Medicinal Chemistry & Chemical Biology, Poster
MC-132

Probing the CPEB3 structure by NMR

I. Markova1, S. Johannsen1, R. K. Sigel1*
1University of Zürich

This work is aimed at the investigation of the nuclear magnetic resonance (NMR) solution structure and folding mechanism of the cytoplasmic polyadenylation element binding protein 3 (CPEB3) ribozyme to better understand its catalytic activity. Ribozymes are RNA molecules that act as chemical catalysts in the cells. The discovery of ribozymes was a milestone in RNA research and disclosed the unique role of RNA in a multitude of cellular reactions. The CPEB3 ribozyme is until now the only confirmed ribozyme in mammals and its role remains still elusive.1 As RNA function is directly linked to structure, structural studies are the basis to understand RNA function.
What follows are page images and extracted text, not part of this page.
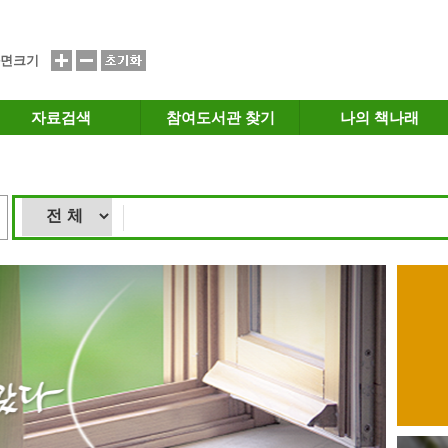
면크기
자료검색
참여도서관 찾기
나의 책나래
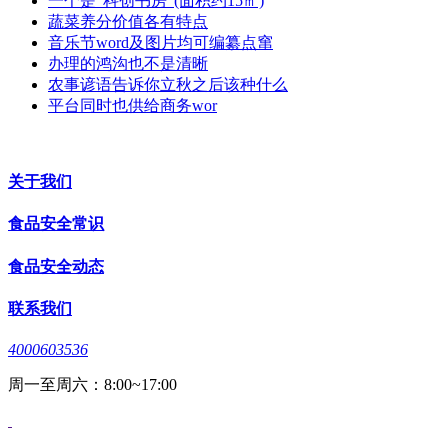
一个是“科创书房”(面积约15㎡)
蔬菜养分价值各有特点
音乐节word及图片均可编纂点窜
办理的鸿沟也不是清晰
农事谚语告诉你立秋之后该种什么
平台同时也供给商务wor
关于我们
食品安全常识
食品安全动态
联系我们
4000603536
周一至周六：8:00~17:00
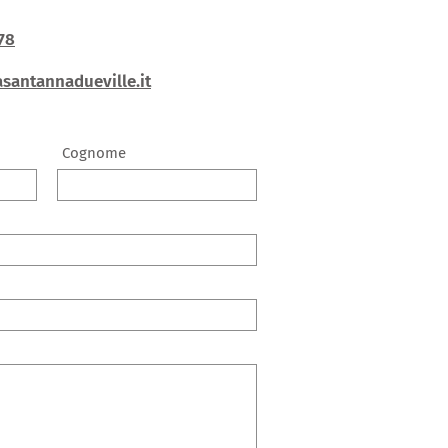
78
santannadueville.it
Cognome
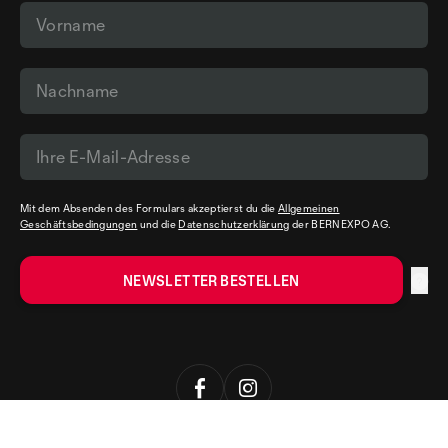
Mit dem Absenden des Formulars akzeptierst du die
Allgemeinen
Geschäftsbedingungen
und die
Datenschutzerklärung
der BERNEXPO AG.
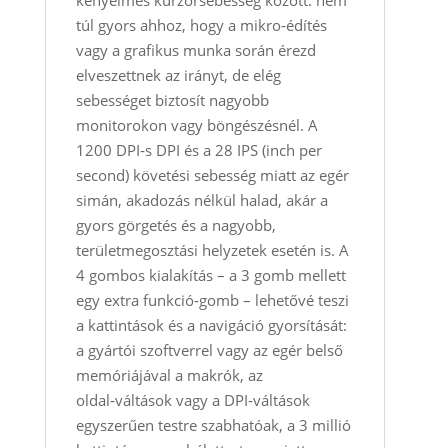
kényelmes kurzorsebesség között: nem
túl gyors ahhoz, hogy a mikro‑édítés
vagy a grafikus munka során érezd
elveszettnek az irányt, de elég
sebességet biztosít nagyobb
monitorokon vagy böngészésnél. A
1200 DPI‑s DPI és a 28 IPS (inch per
second) követési sebesség miatt az egér
simán, akadozás nélkül halad, akár a
gyors görgetés és a nagyobb,
területmegosztási helyzetek esetén is. A
4 gombos kialakítás – a 3 gomb mellett
egy extra funkció‑gomb – lehetővé teszi
a kattintások és a navigáció gyorsítását:
a gyártói szoftverrel vagy az egér belső
memóriájával a makrók, az
oldal‑váltások vagy a DPI‑váltások
egyszerűen testre szabhatóak, a 3 millió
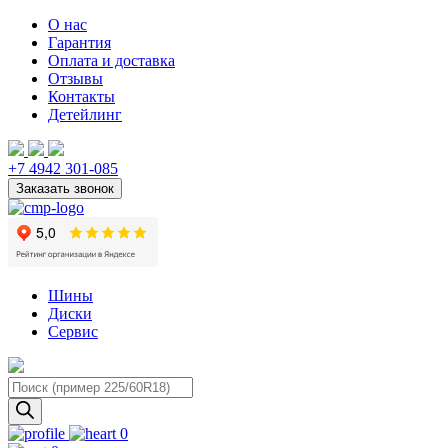
О нас
Гарантия
Оплата и доставка
Отзывы
Контакты
Детейлинг
+7 4942 301-085
Шины
Диски
Сервис
Поиск
товаров
0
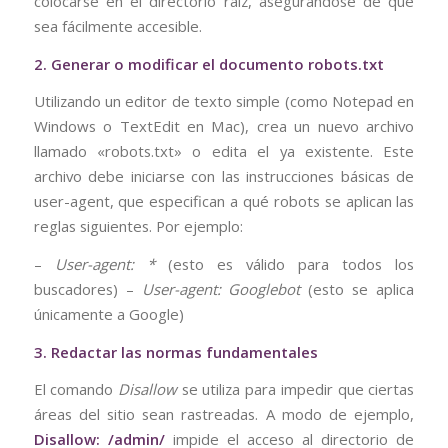
colocarse en el directorio raíz, asegurándose de que
sea fácilmente accesible.
2. Generar o modificar el documento robots.txt
Utilizando un editor de texto simple (como Notepad en
Windows o TextEdit en Mac), crea un nuevo archivo
llamado «robots.txt» o edita el ya existente. Este
archivo debe iniciarse con las instrucciones básicas de
user-agent, que especifican a qué robots se aplican las
reglas siguientes. Por ejemplo:
–
User-agent: *
(esto es válido para todos los
buscadores) –
User-agent: Googlebot
(esto se aplica
únicamente a Google)
3. Redactar las normas fundamentales
El comando
Disallow
se utiliza para impedir que ciertas
áreas del sitio sean rastreadas. A modo de ejemplo,
Disallow: /admin/
impide el acceso al directorio de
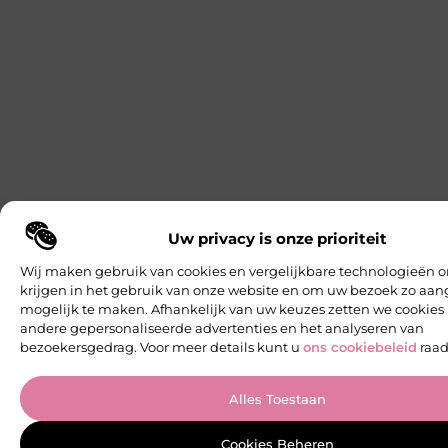
Uw privacy is onze prioriteit
Wij maken gebruik van cookies en vergelijkbare technologieën o
krijgen in het gebruik van onze website en om uw bezoek zo a
mogelijk te maken. Afhankelijk van uw keuzes zetten we cookies 
andere gepersonaliseerde advertenties en het analyseren van
bezoekersgedrag. Voor meer details kunt u
ons cookiebeleid
raad
Alles Toestaan
Cookies Beheren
The CPEB3 secondary structure belongs to the Human Delta Virus (HDV)-like family of self-cleaving ribozymes.2 Therefore it is suggested that the mechanism of self-cleavage reaction of the CPEB3 ribozyme is very similar to the one of the HDV ribozyme. The cleavage reaction of the HDV follows a Mg2+ facilitated acid-base mechanism that is based on a perturbed pKa of the conserved cytosine C75 in the catalytic core. In analogy to C75 of the HDV, the CPEB3 ribozyme contains a conserved cytosine C57 that might also have an elevated pKa value, and could be therefore directly participating in the cleavage reaction. Therefore we started to determine the pKa value of C57 in the absence and in the presence of Mg2+. The first pH-titrations results of chimp CPEB3 construct with and without Mg2+ did not show a shift in pKa. Another goal of this work is the elucidation of the NMR solution structure of the CPEB3 ribozyme. Using various truncated constructs and labeling schemes in multinuclear and multidimensional NMR spectroscopy, the vast majority of resonances could be unambiguously assigned. We are now introducing 5-fluoro-uridine-5'-triphosphate into the construct using in vitro transcription and apply 19F NMR spectroscopy to support and facilitate the assignment, on the one hand, and on the other hand, to allow to directly follow the folding of the CPEB3 into its active state. These results will be the basis to understand the individual steps of the ribozyme work on a structural level and maybe help to enlighten the biological role of the CPEB3 ribozyme.

Financial support by the University of Zurich and the Swiss National Science Foundation are gratefully acknowledged.

[1] Joel Richter, Trends Biochem Sci, 2007, 32, 279.
[2] Kourosh Salehi-Ashtiani, Andrej Lupták, Alexander Litovchick, Jack Szostak, Science, 2009, 313, 1788-1792.